H.G. Wells’in Maya Kitap etiketiyle yayınlanan On İki Hikaye ve Bir Rüya kitabı, hem yazarın kıyıda köşede kalmış bir eserinin okuyucuyla buluşması açısından hem de içindeki öykülerin içeriği, kurgusu, diliyle sadece bilimkurgu fanatikleri için değil tüm edebiyat meraklılarına hitap etmesi bakımından önemli bir nitelik taşıyor.

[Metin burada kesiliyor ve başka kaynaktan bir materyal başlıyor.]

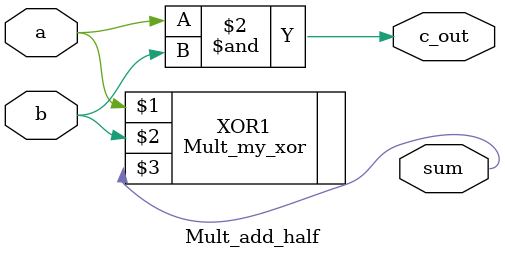
<source format=v>
`timescale 1ns / 1ps


module Mult_add_half(
input a, b,
output reg c_out, 
output sum
 );
 Mult_my_xor XOR1 (a, b, sum); 
 always@(*)
 begin
//    sum = a ^ b;
    c_out <= a & b;
 end
endmodule

</source>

Bir yazarı bilimkurgu edebiyatının ‘babası’ olarak anacaksak eğer; o kişi kuşkusuz H.G. Wells olmalıdır. Ya da tam adıyla Herbert George Wells… 21 Eylül 1866’da doğan yazar çocukken geçirdiği bir kaza sonucunda birkaç ay yatağa bağlı kalmak zorunda kalmış. Bu süre onun için Charles Dickens, Washington Irving gibi isimlerle tanışmasını sağlamış ve bilimkurgunun kapılarını da yatalak geçirdiği bu dönemde aralamış. İyileştikten sonra ekonomik durumu hayli kötü olan babasının hırdavatçı dükkanının da kapanmasıyla Wells bir manifaturacının yanında çırak olarak çalışmaya başlamış. Aynı zamanda annesinin evlere temizliğe gitmesi ve Wells’in de ona arada eşlik etmesi geleceğin yazarı için altyapı oluşturacak yeterli materyali sağlamasına sebep olmuş zira gittiği bu evlerden birinin devasa kütüphanesinde Aydınlanma Çağı’nın büyük isimlerinin kitaplarıyla tanışma imkanı yakalamış. Sonrası malum: Gelsin Zaman Makinesi, Doktor Moreau’nun Adası, Görünmez Adam…
Bu kitaplar H.G. Wells’in dünya çapında üne kavuşmasını sağlayan eserler olarak kuşkusuz bilimkurgunun yanında kurgu edebiyatta da ne kadar başarılı olduğunun göstergesi. Ve elbette en bilinenleri. Maya Kitap etiketiyle yayınlanan On İki Hikaye ve Bir Rüya ise yazarın kıyıda köşede kalmış ancak bugüne kadar ortaya çıkmamasını ‘hata’ olarak değerlendirebileceğimiz kitaplarından birisi. Elif Nihan Akbaş’ın titiz çevirisiyle okurla buluşan kitap adından da anlaşılacağı üzere on iki öyküden meydana geliyor. Her biri birbirinden fantastik kurgularla okuyucunun zihnine giren öykülerde Wells’in bilinen üslubundan biraz daha farklı bir rota izlediğini söylememiz mümkün.
Öykülerin hepsini burada ele almak elbette mümkün değil. Ancak Wells On İki Hikaye ve Bir Rüya’da bazen yolunu kaybedip ‘yuvasına’ dönemeyen bir hayaleti karşımıza çıkarıyor bazen örümceklerle dolu bir vadide kendilerini bulan atlıların macerasıyla baş başa bırakıyor. Bedeni yaşarken çalınan bir adamın öyküsü de yer alıyor kitapta “Ne oluyor?” demeye kalmadan perilerle baş başa kalan başka bir adam da karşımıza çıkıyor. Zamanı kontrol etmek için bir icat yapan mucit de radarımıza giriyor tuhaf zayıflama metoduyla başına gelmedik kalmayan ‘deneyci’ de satır aralarından bizlere selam veriyor.
On İki Hikaye ve Bir Rüya, kuşkusuz bir bilimkurgu kitabı. Ama fantastik edebiyata biraz daha yaklaşıp ikisini birleştirdiğini söylemek mümkün. Ayrıca kitapta yer alan metinlerin dili, kurgusu da irdelendiğinde sadece bilimkurgu ve fantastik mevzularla sınırlı kalmadığı da apaçık ortada. Türkçesi: Bu kitabı okumak için mutlaka bilimkurgu ya da fantastik edebiyat sevmenize gerek yok. Son olarak da Wells’in okuru dolaştırdığı zihin açan, hafif hüzne yaklaşan, kafaları hayli bulandırdığı yollar da bu büyük yazarın kıyıda köşede kalmış bu kitabını okumak için ayrı birer sebep olarak Wells’in hanesine yazılabilir.